It appears that I'm at Dell's mercy. I'm screwed until they fix the mess they created. Hopefully this will help someone else before they unwittingly fsck up their BIOS.

http://www.geocities.com/randomnumbergenerator2001/

----------

## AEblefisk

I recently bought an Inspiron 500m with the exact same problem as those unfortunate 1100's: Dell's BIOS doesn't allow you to set video ram, so you're stuck with less than 1MB. 

Somebody went and made a patch for the 500m and others using the 855someting chipset. You can find it at http://www.chzsoft.com.ar/855patch.html

I don't know if it'll work for you as is or if it'll need modification, but I believe this kind of patch should solve your problems. 

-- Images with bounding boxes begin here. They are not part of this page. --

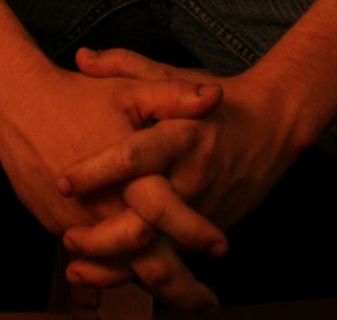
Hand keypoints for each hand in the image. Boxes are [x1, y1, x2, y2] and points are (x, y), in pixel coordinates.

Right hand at [0, 56, 226, 310]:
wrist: (18, 105)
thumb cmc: (78, 96)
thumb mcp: (130, 89)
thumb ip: (175, 96)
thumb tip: (215, 97)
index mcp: (126, 174)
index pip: (166, 214)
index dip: (195, 232)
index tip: (221, 248)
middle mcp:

Please report back if this helps or not. This is not the first time I'm suggesting trying the 855patch on the 1100, but so far I don't know if anybody even tried.

----------

## chevymoon

Well, I tried it as is, and it didn't work. I still can't get full screen at 16bpp. I'm not sure what I would need to do to tweek the patch. Any ideas as to where to go?

----------

## AEblefisk

There's a thread on Dell forums dealing with this problem. Forum "Inspiron - BIOS", thread "Please Patch A22 BIOS ASAP". I don't know if a hyperlink will work if you haven't previously logged in there, but try this: http://forums.us.dell.com/supportforums/board/message?board.id=insp_bios&message.id=20580&view=by_date_ascending&page=6

It may be difficult to find among all the whining and idle abuse, but someone actually did some work to find out how to modify the 855patch, to try it out on a non-855 chipset. 

So far nobody reported back if they tried it on a 1100.

----------

## chevymoon

I looked at that Dell thread. LOT's of whining, I must say. I e-mailed Zietz about the possibility of an i845GL patch. I'm not sure I have the cajones (sp?) to edit the patch myself. I'm in wait and see mode.

It sure would be nice to rid myself of the winblows partition... but I can't without better graphics in Linux.

 :Sad: 

----------

## chevymoon

FYI, folks. I got a response from Zietz about the possibility of an i845GL patch. He's willing if I can send him a BIOS dump since he doesn't have a machine with this particular chipset. I'll have to do it tonite, but the future is suddenly looking a little brighter...  :Smile: 

----------

## AEblefisk

Looks even brighter now. Zietz made a 845 patch. See http://www.mail-archive.com/devel@xfree86.org/msg03199.html and http://www.chzsoft.com.ar/845patch.tar.gz

----------

## chevymoon

Works like a charm.  :Very Happy: 

----------